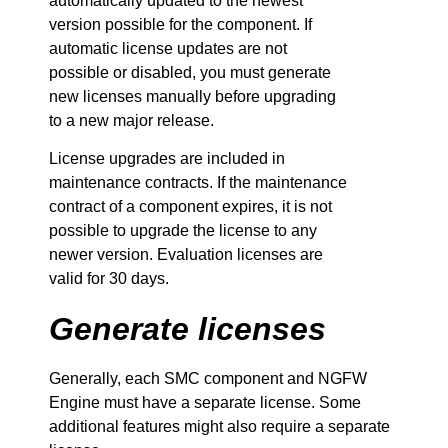
automatically updated to the newest
version possible for the component. If
automatic license updates are not
possible or disabled, you must generate
new licenses manually before upgrading
to a new major release.
License upgrades are included in
maintenance contracts. If the maintenance
contract of a component expires, it is not
possible to upgrade the license to any
newer version. Evaluation licenses are
valid for 30 days.
Generate licenses
Generally, each
SMC
component and
NGFW
Engine must have a separate license. Some
additional features might also require a separate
━━━━━━━━━━━━━━━━━━━━━━━━━━━━━━
TASK TO CARRY OUT:
Wherever a picture appears in the records above, leave it out and transcribe everything else exactly.

ANSWER TO THE PROBLEM:
automatically updated to the newest
version possible for the component. If
automatic license updates are not
possible or disabled, you must generate
new licenses manually before upgrading
to a new major release.
License upgrades are included in
maintenance contracts. If the maintenance
contract of a component expires, it is not
possible to upgrade the license to any
newer version. Evaluation licenses are
valid for 30 days.
Generate licenses
Generally, each
SMC
component and
NGFW
Engine must have a separate license. Some
additional features might also require a separate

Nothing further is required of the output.